Good news for central employees. A new program called the Unified Pension Scheme (UPS) is set to launch on April 1. This initiative, introduced by the government for its employees, was officially announced by the Pension Fund Regulatory and Development Authority (PFRDA) on Thursday. According to their statement, the regulations for UPS will take effect on April 1, 2025, and it is expected to benefit around 2.3 million central employees.
So, what’s the scoop on this scheme?
The UPS is designed to balance the government’s financial policies with the benefits for employees.
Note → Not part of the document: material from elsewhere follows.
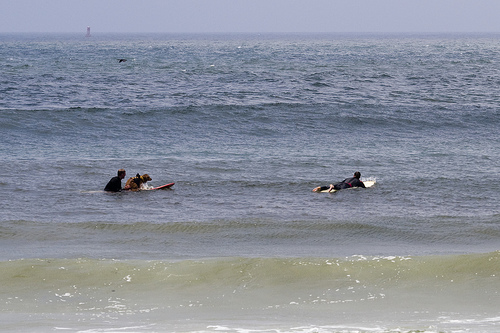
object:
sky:
[0, 1, 499, 39]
It guarantees a pension amounting to 50% of the average basic salary earned in the last year before retirement, with a minimum pension of Rs 10,000 per month for those who have served at least 10 years.
In contrast, the Old Pension Scheme (OPS) did not specify a minimum pension, but retirees typically received 50% of their final salary. Employees will have the option to choose between the National Pension System (NPS) and UPS.
Family pension benefits are also included. If a central employee passes away, their family will receive 60% of the employee’s pension. Employees will contribute 10% of their basic salary to the scheme, while the government will contribute 18.5%. For comparison, the government contributes 14% under the NPS. This scheme is available to central employees enrolled in the NPS who opt for it, and those with at least 10 years of service will qualify for the guaranteed minimum pension.
How to sign up?
1. Eligible employees can complete their enrollment and claim form online via the Proteg CRA portal (https://npscra.nsdl.co.in) starting April 1, 2025.
2. They also have the option to submit their forms in person.
3. On January 24, 2025, the government announced the UPS as a new pension framework for central government employees under the NPS.